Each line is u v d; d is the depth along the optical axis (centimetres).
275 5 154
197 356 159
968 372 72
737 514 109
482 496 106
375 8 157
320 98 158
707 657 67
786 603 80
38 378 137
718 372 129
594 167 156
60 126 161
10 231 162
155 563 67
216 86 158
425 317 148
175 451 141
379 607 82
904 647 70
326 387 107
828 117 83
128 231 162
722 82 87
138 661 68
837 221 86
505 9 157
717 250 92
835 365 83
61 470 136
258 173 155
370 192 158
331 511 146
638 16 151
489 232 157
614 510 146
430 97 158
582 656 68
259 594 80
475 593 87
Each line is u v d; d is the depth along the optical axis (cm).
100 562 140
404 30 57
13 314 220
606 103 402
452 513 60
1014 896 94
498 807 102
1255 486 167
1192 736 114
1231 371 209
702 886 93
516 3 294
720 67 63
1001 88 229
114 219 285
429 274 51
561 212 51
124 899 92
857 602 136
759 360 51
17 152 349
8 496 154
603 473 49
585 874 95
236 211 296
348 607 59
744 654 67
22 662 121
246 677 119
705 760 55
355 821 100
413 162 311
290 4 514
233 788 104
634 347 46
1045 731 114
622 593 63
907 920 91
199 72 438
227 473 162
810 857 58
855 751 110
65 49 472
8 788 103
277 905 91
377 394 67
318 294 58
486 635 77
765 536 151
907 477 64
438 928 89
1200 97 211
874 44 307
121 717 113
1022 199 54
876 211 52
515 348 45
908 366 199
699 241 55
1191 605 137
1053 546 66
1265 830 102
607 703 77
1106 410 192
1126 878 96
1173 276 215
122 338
::::
Your assignment: Reproduce the listing above precisely.

Task solution:
Each line is u v d; d is the depth along the optical axis (centimetres).
275 5 154
197 356 159
968 372 72
737 514 109
482 496 106
375 8 157
320 98 158
707 657 67
786 603 80
38 378 137
718 372 129
594 167 156
60 126 161
10 231 162
155 563 67
216 86 158
425 317 148
175 451 141
379 607 82
904 647 70
326 387 107
828 117 83
128 231 162
722 82 87
138 661 68
837 221 86
505 9 157
717 250 92
835 365 83
61 470 136
258 173 155
370 192 158
331 511 146
638 16 151
489 232 157
614 510 146
430 97 158
582 656 68
259 594 80
475 593 87
Each line is u v d; d is the depth along the optical axis (cm).
100 562 140
404 30 57
13 314 220
606 103 402
452 513 60
1014 896 94
498 807 102
1255 486 167
1192 736 114
1231 371 209
702 886 93
516 3 294
720 67 63
1001 88 229
114 219 285
429 274 51
561 212 51
124 899 92
857 602 136
759 360 51
17 152 349
8 496 154
603 473 49
585 874 95
236 211 296
348 607 59
744 654 67
22 662 121
246 677 119
705 760 55
355 821 100
413 162 311
290 4 514
233 788 104
634 347 46
1045 731 114
622 593 63
907 920 91
199 72 438
227 473 162
810 857 58
855 751 110
65 49 472
8 788 103
277 905 91
377 394 67
318 294 58
486 635 77
765 536 151
907 477 64
438 928 89
1200 97 211
874 44 307
121 717 113
1022 199 54
876 211 52
515 348 45
908 366 199
699 241 55
1191 605 137
1053 546 66
1265 830 102
607 703 77
1106 410 192
1126 878 96
1173 276 215
122 338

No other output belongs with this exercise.